A LES-based Eulerian-Lagrangian approach to predict the dynamics of bubble plumes

- A new Lagrangian Particle Tracking algorithm for LES of bubble plumes is presented.
- Delta functions are applied for the first time to the knowledge of the authors to this kind of problem.
- A new mapping approach based on the use of the bubble to mesh size ratio is suggested.
- We successfully validate the time-averaged velocities and second-order turbulence statistics.
- Slip velocity, interfacial forces and confinement effect are also analysed.

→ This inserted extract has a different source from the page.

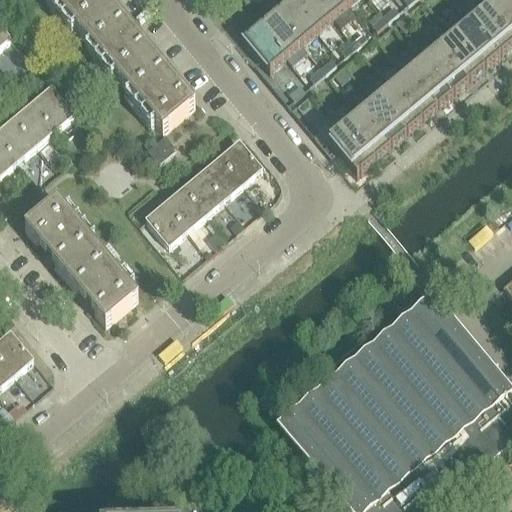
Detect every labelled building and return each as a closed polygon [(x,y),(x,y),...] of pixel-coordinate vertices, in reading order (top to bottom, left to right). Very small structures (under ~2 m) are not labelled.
[(45,0),(82,44),(114,17),(105,6),(101,8),(94,0),(45,0)] [(333,27),(311,0),(302,0),(292,9),(318,40),(333,27)] [(470,0),(307,137),(330,164),(336,160),(328,150),(344,137),(360,124),(376,111),(392,98),(407,84),(423,71),(439,58),(455,45),(471,32),(487,18),(502,5),(508,0),(470,0)] [(349,14),(337,0),(311,0),(333,27),(349,14)] [(365,0),(364,0),(337,0),(349,14),(365,0)] [(408,11),(419,2),(417,0),(408,0),(403,5),(408,11)] [(511,0),(508,0),(502,5),(511,16),(511,0)] [(511,16),(502,5),(487,18),(511,48),(511,16)] [(318,40),(292,9),(276,22),(302,53),(318,40)] [(388,28),(399,19),(394,12),(383,22),(388,28)] [(121,91),(154,65),(144,53),(141,56),(122,33),(125,31),(114,17),(82,44),(121,91)] [(511,54),(511,48),(487,18),(471,32),(499,65),(511,54)] [(415,30),(407,20),(396,29),(404,39),(415,30)] [(302,53),(276,22),(261,35),(286,66),(302,53)] [(377,37),(388,28),(383,22),(372,31),(377,37)] [(499,65),(471,32),(455,45),(483,79),(499,65)] [(0,55),(10,47),(0,34),(0,55)] [(286,66),(261,35),(244,49),(270,80),(286,66)] [(356,54),(368,45),(362,39),(351,48),(356,54)] [(483,79),(455,45),(439,58),(467,92),(483,79)] [(345,63),(356,54),(351,48),(340,57),(345,63)] [(467,92),(439,58),(423,71),(451,105),(467,92)] [(163,141),(195,114),(184,101),(181,104),(162,81),(165,78),(154,65),(121,91),(163,141)] [(325,80),(336,71),(331,65),(320,74),(325,80)] [(451,105),(423,71),(407,84),(436,118),(451,105)] [(314,89),(325,80),(320,74),(309,83),(314,89)] [(341,91),(351,83),(344,74),(334,82),(341,91)] [(436,118),(407,84),(392,98),(420,131),(436,118)] [(294,107),(304,98),(299,92),(288,100),(294,107)] [(74,123),(51,96),(32,112),(55,139),(74,123)] [(420,131),(392,98),(376,111),(404,145),(420,131)] [(404,145),(376,111),(360,124),(388,158),(404,145)] [(55,139),(32,112),(14,127),(37,155),(55,139)] [(388,158),(360,124),(344,137),(372,171),(388,158)] [(37,155),(14,127),(0,138),(0,148),(18,170),(37,155)] [(372,171),(344,137),(328,150),(336,160),(357,184),(372,171)] [(159,172),(177,157),(165,143),(148,158),(159,172)] [(0,185),(18,170),(0,148),(0,185)] [(262,178),(239,150),(220,166),(243,194),(262,178)] [(243,194),(220,166),(202,182),(224,209),(243,194)] [(224,209),(202,182),(183,197),(206,224),(224,209)] [(206,224),(183,197),(165,212),(187,240),(206,224)] [(65,286),(98,259),(57,210),(25,237),(36,251),(39,248),(58,271),(55,273),(65,286)] [(187,240),(165,212),(146,228),(169,256),(187,240)] [(244,233),(237,225),(229,232),(236,240),(244,233)] [(225,247),(217,237),(206,245),(215,256),(225,247)] [(138,307),(130,298),(98,259),(65,286),(76,298),(79,296),(89,308),(98,318),(95,321),(106,334),(138,307)] [(456,499),(511,452),(511,405),(433,311),(371,362),(360,349),(334,371),(345,384),(283,435),(344,507),(347,511),(441,511),(446,508),(449,511),(451,511),(455,509),(461,505),(456,499)] [(33,369),(10,341),(0,349),(0,367),(14,384),(33,369)] [(0,396),(14,384),(0,367),(0,396)] [(0,422),(0,427),(4,432),(14,423),(8,416),(0,422)]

An approach for Eulerian-Lagrangian large-eddy simulation of bubble plume dynamics is presented and its performance evaluated. The main numerical novelties consist in defining the gas-liquid coupling based on the bubble size to mesh resolution ratio (Dp/Δx) and the interpolation between Eulerian and Lagrangian frameworks through the use of delta functions. The model's performance is thoroughly validated for a bubble plume in a cubic tank in initially quiescent water using experimental data obtained from high-resolution ADV and PIV measurements. The predicted time-averaged velocities and second-order statistics show good agreement with the measurements, including the reproduction of the anisotropic nature of the plume's turbulence. Further, the predicted Eulerian and Lagrangian velocity fields, second-order turbulence statistics and interfacial gas-liquid forces are quantified and discussed as well as the visualization of the time-averaged primary and secondary flow structure in the tank.